At Claude pricing, this quickly compounds into thousands of dollars in monthly costs.

*The Math
*
2,800 cached tokens
× 1,000 requests per day
× 30 days

= 84 million input tokens per month

Without caching: ~$1,260/month
With caching: ~$126/month

Savings: ~90%

What Prompt Caching Actually Is

Prompt caching (also called prefix caching) works like HTTP caching, but for LLM computation.

When you send a prompt to Claude with caching enabled:

*First Request
*
Claude:

Processes the full prompt
Creates a cache key (hash of static content)

*Subsequent Requests
*
*Claude:
*
Recognizes the cached prefix
Skips recomputation
Processes only the new tokens

Result

Faster response times
Up to 90% cost reduction on cached tokens

How It Works (Code Example)

*Setting Up Prompt Caching with Claude API
*
import anthropic

client = anthropic.Anthropic(api_key="your-api-key")

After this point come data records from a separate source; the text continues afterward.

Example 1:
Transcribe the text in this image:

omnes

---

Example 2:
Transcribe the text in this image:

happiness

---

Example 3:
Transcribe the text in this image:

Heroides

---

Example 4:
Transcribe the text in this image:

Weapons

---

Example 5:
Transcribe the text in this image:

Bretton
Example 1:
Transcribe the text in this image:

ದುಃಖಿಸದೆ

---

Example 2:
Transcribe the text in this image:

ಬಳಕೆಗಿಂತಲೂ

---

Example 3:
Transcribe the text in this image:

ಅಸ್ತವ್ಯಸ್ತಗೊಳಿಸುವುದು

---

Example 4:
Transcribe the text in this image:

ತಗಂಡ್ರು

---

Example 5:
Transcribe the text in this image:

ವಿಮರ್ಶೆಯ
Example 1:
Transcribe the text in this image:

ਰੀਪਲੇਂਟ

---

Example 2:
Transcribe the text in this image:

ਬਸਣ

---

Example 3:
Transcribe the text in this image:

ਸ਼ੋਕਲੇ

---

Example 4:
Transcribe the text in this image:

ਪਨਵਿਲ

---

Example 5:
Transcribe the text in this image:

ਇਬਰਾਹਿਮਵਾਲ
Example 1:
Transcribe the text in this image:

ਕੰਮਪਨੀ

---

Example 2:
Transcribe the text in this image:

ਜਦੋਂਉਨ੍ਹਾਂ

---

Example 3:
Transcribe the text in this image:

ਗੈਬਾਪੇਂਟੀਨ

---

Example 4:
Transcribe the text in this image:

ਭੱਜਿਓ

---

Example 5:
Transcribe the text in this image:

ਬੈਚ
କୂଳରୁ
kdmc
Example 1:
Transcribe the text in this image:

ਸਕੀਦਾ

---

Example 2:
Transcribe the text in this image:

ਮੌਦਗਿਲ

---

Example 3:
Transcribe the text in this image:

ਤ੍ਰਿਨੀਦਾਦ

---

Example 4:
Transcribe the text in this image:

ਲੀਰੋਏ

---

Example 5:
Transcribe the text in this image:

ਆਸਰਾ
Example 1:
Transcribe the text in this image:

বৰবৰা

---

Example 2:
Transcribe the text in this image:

system_prompt = """You are a clinical decision support AI.
You have access to patient records, lab results, and clinical history.
Always cite source data when making recommendations.
Follow HIPAA guidelines for all responses.
Prioritize patient safety over speed.
"""

tool_definitions = [
{
"name": "search_patient_records",
"description": "Search patient medical history",
"input_schema": {...}
},
{
"name": "get_lab_results",
"description": "Retrieve lab test results",
"input_schema": {...}
}
]

response = client.messages.create(
model="claude-opus-4-7",
max_tokens=1024,
system=[
{
"type": "text",
"text": system_prompt,
"cache_control": {"type": "ephemeral"}
},
{
"type": "text",
"text": f"Available tools: {tool_definitions}",
"cache_control": {"type": "ephemeral"}
}
],
messages=[
{
"role": "user",
"content": "Analyze patient ABC123's recent lab results"
}
]
)
What You Get Back

*First Request
*
Cache creation tokens: 2800
Cache read tokens: 0

*Second Request
*
Cache creation tokens: 0
Cache read tokens: 2800
Regular input tokens: 42

Only the user query gets recomputed.

Why Most Developers Don't Use Prompt Caching

*1. It's Not Enabled by Default
*
Developers must explicitly add:

cache_control: {"type": "ephemeral"}

Many developers don't know this feature exists.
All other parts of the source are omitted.